It’s been two years since I left my job and decided that I wanted to be a writer. I wasn’t under any illusion that doing this would ever make me rich. It wasn’t the money I was seeking, or fame or recognition or anything like that. It was the sense of feeling useful, productive, being able to see on a blank page exactly what I’d produced that day. Having tangible goals. Doing the unthinkable and throwing myself out there, feeding myself to the wolves.

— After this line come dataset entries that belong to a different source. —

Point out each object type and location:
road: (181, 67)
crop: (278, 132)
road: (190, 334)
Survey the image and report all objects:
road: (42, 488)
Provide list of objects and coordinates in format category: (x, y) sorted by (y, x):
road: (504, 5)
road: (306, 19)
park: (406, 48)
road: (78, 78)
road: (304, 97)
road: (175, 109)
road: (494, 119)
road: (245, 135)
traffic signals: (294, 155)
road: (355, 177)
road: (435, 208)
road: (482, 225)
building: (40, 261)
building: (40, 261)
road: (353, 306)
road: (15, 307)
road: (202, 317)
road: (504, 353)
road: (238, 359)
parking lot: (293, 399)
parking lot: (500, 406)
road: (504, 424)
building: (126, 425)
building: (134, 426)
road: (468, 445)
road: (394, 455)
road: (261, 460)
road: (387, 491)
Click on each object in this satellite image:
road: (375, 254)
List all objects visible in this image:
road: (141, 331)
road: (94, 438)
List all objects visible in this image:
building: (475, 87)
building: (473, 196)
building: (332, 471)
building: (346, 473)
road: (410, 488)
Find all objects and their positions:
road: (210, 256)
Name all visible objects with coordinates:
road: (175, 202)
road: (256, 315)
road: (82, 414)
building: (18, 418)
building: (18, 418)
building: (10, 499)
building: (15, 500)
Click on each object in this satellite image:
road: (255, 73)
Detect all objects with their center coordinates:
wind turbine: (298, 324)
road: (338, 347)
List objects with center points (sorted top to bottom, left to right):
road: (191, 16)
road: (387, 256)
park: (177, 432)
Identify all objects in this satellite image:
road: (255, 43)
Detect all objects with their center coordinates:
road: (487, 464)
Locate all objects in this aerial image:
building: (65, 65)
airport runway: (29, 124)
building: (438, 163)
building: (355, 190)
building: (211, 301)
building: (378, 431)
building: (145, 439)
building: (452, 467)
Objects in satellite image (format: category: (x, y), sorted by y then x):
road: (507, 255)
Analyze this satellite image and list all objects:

One thing that I did wrongly anticipate was having a real sense of pride in what I do. I’m ashamed to say that although I try to convince myself otherwise on a daily basis, part of me feel like a giant fraud. Especially when people ask how the novel is getting on (‘How long have you been writing it now? Two years?! You must be nearly finished.’) Nope, nowhere even close. I now realise that I probably should’ve started with something slightly more manageable, like a collection of short stories, but I can’t backpedal now. I’ll finish this book if it kills me! (and by the looks of it, it probably will).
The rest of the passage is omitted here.